Our problems do not come from a "failure" to socialize medicine. When I was up in Canada, the news was that brain scanners were mostly going to places with powerful politicians. Quebec got an unfair share. Money was disappearing for political reasons. Over in the UK, people are being sent to France for surgery because they'd die on the waiting lists if they didn't go. Here in the USA we install brain scanners (lots of them too) where there will be patients and we don't die on waiting lists for anything other than an organ transplant -- and that only because we made it illegal to pay the dead person's estate.
Our real problems are:
Some of these problems are not really solvable. Economics is what it is, people like new technology, and nobody wants to see their little children die. The lawyers have some mighty lobbiests, but a change would at least be theoretically possible. The same goes for the co-pay insurance system, which could be replaced by a sliding scale or percentage system. (example insurance fix: the patient's payment must increase by at least 10 cents for every dollar of the treatment cost up to "$200 for $2000", then by 1 cent per dollar thereafter)
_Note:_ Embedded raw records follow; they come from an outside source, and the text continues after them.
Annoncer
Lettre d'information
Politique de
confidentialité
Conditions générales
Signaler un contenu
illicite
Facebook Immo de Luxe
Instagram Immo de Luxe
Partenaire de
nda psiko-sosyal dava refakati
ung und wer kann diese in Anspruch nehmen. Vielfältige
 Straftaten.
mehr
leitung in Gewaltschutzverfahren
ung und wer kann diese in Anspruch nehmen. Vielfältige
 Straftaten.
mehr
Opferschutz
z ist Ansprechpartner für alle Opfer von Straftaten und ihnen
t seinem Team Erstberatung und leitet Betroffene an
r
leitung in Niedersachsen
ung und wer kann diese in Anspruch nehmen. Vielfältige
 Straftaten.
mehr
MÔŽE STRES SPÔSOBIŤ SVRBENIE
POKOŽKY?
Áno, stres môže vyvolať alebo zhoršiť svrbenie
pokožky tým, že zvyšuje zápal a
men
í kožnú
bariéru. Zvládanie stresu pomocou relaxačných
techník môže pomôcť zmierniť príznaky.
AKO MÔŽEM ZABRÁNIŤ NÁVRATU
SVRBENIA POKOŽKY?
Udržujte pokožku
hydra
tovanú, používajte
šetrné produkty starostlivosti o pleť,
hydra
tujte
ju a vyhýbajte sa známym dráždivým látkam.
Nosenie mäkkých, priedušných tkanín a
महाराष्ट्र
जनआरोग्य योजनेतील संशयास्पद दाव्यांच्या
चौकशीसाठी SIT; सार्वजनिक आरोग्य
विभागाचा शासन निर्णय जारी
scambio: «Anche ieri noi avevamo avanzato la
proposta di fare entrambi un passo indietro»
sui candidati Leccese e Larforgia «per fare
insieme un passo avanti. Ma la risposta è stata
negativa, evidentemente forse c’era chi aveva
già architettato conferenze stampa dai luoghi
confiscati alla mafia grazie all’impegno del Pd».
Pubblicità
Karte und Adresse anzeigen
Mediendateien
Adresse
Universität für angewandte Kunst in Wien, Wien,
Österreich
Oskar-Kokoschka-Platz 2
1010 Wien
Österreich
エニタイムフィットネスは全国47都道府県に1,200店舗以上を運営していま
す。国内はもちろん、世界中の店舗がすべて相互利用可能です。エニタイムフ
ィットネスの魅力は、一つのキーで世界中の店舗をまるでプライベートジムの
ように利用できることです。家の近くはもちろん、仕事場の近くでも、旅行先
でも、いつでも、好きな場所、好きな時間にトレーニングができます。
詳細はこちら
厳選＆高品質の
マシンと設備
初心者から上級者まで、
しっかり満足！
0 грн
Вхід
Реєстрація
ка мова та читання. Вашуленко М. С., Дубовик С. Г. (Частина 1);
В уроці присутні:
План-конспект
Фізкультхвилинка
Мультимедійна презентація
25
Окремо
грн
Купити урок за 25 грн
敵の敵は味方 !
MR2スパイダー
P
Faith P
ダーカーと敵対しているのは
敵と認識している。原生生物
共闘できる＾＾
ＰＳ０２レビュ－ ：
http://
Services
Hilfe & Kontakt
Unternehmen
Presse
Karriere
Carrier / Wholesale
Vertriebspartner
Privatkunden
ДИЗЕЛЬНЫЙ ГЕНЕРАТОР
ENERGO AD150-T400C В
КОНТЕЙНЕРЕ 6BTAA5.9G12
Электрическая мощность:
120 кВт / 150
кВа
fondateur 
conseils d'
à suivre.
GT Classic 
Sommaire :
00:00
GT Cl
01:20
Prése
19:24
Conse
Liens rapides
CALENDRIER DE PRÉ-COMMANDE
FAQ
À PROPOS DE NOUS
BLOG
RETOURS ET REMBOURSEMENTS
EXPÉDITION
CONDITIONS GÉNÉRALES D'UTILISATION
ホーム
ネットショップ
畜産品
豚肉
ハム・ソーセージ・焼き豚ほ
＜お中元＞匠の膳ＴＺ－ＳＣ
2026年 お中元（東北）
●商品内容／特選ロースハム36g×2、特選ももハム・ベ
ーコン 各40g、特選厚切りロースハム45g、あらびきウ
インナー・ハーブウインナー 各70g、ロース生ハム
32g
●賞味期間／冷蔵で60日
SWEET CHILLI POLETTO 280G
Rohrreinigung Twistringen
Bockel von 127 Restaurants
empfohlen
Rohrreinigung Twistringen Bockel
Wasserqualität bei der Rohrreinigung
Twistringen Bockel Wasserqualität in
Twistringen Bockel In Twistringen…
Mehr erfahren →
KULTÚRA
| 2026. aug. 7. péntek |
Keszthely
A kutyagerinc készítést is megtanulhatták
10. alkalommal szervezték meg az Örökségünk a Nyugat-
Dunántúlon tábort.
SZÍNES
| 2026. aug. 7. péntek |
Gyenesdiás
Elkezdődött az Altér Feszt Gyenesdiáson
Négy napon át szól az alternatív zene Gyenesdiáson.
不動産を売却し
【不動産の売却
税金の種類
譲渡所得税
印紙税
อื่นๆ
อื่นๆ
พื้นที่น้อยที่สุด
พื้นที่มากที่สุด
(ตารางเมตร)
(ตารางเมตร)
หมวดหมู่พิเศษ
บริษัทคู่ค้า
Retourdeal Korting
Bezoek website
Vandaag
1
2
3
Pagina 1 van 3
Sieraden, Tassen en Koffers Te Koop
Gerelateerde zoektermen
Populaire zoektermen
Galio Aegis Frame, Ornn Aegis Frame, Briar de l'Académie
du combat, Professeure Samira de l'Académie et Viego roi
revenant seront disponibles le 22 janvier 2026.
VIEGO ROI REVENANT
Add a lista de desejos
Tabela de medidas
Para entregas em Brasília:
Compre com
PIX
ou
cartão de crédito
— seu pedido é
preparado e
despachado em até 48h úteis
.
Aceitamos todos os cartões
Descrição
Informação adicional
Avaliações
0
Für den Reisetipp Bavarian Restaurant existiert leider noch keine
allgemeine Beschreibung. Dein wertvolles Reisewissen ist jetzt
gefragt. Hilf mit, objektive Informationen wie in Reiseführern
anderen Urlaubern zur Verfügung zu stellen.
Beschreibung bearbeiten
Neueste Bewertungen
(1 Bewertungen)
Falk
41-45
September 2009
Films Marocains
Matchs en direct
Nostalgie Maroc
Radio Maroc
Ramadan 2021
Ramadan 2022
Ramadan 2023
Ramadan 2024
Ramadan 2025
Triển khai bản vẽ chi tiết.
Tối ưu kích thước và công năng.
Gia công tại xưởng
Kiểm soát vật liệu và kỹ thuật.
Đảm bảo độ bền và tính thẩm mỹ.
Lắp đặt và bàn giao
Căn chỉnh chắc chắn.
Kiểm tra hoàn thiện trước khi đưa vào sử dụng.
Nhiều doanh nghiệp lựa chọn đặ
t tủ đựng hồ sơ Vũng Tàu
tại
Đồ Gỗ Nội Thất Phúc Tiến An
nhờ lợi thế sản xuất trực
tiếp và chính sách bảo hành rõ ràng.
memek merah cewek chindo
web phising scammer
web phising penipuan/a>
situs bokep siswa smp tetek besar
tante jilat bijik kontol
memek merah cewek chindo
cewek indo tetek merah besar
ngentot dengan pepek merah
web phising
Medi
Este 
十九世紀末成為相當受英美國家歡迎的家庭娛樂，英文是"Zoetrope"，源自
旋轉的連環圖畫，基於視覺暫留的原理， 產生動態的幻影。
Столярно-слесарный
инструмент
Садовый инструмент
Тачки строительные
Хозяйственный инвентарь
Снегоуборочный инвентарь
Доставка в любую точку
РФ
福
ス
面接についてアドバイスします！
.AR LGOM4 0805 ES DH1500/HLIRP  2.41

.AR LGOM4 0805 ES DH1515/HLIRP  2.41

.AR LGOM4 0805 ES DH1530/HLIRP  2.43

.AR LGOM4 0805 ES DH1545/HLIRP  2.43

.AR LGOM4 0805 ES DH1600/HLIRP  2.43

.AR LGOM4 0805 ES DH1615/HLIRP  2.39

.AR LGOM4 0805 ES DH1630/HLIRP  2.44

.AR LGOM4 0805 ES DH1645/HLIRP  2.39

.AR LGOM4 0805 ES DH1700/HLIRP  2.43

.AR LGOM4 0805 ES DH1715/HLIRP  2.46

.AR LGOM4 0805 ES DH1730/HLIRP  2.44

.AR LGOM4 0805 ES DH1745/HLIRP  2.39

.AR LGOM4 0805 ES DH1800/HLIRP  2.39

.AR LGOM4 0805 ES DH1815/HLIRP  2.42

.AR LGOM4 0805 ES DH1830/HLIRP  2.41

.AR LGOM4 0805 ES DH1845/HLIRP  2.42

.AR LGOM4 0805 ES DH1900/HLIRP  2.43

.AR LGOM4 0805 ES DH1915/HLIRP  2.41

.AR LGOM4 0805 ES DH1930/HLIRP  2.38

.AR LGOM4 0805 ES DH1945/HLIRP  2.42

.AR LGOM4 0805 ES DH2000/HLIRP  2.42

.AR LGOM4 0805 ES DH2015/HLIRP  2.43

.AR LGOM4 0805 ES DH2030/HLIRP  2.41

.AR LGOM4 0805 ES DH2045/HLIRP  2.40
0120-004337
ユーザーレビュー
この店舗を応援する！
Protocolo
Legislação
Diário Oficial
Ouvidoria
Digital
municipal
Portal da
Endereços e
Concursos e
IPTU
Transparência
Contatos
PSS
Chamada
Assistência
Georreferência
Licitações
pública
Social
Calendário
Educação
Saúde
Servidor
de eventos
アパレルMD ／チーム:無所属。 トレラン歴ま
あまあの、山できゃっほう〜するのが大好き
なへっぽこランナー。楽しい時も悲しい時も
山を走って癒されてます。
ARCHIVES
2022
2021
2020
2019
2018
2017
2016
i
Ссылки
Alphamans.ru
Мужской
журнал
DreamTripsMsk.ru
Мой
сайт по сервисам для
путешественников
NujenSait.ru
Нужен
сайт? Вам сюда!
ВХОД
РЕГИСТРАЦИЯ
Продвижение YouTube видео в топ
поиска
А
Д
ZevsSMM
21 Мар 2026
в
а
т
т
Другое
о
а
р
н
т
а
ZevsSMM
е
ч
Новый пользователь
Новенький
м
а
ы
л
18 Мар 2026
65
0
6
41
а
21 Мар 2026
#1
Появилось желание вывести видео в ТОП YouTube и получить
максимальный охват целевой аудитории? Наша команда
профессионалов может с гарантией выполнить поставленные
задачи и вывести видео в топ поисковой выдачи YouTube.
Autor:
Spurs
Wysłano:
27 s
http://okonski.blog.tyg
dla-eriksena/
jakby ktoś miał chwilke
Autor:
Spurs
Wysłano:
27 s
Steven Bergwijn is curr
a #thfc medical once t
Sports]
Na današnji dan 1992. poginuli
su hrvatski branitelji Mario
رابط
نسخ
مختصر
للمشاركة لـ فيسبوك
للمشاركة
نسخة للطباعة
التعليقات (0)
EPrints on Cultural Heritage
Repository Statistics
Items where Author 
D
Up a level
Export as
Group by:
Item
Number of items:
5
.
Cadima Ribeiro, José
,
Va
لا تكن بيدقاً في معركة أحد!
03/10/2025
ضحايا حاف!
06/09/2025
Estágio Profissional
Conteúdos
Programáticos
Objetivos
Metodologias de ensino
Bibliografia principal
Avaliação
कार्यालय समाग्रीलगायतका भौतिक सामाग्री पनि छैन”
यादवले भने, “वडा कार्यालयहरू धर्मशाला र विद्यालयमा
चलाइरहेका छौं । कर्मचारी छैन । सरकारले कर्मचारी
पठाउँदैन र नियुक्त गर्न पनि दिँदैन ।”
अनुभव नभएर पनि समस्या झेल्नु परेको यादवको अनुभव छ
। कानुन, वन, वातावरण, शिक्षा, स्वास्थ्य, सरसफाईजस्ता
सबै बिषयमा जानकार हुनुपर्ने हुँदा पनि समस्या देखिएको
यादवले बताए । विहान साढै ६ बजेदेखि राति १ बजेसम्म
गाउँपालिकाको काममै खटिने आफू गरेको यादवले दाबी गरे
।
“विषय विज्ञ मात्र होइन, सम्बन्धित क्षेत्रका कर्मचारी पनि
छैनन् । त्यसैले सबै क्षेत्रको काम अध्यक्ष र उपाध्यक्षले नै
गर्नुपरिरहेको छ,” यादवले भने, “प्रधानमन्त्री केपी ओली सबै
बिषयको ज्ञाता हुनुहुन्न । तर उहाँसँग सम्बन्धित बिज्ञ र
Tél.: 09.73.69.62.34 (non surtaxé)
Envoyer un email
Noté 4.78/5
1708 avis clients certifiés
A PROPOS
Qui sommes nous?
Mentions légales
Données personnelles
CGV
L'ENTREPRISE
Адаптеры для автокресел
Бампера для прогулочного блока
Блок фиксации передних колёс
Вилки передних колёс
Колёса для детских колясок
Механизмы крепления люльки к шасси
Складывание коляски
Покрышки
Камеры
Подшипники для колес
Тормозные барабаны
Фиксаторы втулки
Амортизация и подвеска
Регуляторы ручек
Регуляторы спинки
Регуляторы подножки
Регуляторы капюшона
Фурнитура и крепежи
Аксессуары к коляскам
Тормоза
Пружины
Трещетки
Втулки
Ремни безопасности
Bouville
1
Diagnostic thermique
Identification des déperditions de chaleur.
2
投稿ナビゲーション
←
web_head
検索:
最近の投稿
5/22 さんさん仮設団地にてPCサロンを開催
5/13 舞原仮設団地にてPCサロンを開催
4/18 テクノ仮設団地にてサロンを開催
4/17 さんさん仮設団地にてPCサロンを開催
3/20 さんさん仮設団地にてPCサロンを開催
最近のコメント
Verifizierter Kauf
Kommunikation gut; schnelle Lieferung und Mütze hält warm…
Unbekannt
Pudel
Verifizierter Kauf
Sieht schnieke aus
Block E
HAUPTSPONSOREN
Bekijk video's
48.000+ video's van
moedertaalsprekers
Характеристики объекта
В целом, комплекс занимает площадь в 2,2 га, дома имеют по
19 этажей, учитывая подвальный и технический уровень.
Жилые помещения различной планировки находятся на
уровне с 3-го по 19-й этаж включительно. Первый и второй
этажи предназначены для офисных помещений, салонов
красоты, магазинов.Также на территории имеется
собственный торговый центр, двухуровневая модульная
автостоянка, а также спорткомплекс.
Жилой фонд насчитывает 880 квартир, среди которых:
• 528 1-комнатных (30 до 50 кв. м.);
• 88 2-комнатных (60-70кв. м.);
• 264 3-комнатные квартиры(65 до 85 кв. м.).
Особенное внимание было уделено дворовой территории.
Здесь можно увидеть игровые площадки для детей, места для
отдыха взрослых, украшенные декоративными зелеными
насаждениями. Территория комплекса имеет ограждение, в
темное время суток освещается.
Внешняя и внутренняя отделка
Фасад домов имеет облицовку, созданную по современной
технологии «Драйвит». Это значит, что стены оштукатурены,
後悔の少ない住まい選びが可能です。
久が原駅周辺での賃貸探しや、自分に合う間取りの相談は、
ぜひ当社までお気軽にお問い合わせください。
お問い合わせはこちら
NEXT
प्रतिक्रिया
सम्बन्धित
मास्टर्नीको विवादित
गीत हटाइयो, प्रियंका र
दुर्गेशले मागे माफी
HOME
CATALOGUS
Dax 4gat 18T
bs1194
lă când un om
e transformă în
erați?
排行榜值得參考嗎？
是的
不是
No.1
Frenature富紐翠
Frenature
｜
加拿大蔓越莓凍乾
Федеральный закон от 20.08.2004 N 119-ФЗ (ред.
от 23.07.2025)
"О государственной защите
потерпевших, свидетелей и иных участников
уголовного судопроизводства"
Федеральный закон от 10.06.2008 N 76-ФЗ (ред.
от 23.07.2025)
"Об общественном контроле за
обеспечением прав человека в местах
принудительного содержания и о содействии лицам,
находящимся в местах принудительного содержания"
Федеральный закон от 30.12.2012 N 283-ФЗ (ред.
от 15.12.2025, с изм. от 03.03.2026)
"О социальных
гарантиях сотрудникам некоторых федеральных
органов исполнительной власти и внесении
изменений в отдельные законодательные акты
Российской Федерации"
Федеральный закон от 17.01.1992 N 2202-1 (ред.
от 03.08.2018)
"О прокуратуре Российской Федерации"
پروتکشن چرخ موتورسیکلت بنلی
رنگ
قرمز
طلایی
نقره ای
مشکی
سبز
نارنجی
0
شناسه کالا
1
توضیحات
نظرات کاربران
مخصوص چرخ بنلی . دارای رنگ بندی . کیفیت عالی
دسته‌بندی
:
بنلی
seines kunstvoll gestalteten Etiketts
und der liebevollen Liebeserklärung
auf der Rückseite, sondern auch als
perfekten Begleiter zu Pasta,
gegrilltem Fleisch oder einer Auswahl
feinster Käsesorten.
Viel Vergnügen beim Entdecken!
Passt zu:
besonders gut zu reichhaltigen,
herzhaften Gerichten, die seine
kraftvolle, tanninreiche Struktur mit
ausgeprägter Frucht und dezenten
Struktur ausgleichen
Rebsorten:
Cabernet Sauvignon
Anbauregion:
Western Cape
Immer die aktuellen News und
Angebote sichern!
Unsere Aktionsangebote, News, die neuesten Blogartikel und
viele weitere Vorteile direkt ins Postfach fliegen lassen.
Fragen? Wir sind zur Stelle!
Cuba is run by a fairly bad dude. He once even thought it nice to offer launch sites for Soviet missles.
Compare with Libya and Pakistan. We treated them the same way, until we got a wake-up call to go deal with the situation. Only then did we reevaluate the situation, decide it was stupid, and open up to them.
Cuba has had no such defining moment. If we suddenly needed Cuba for something (not likely), then we'd rather quickly let bygones be bygones.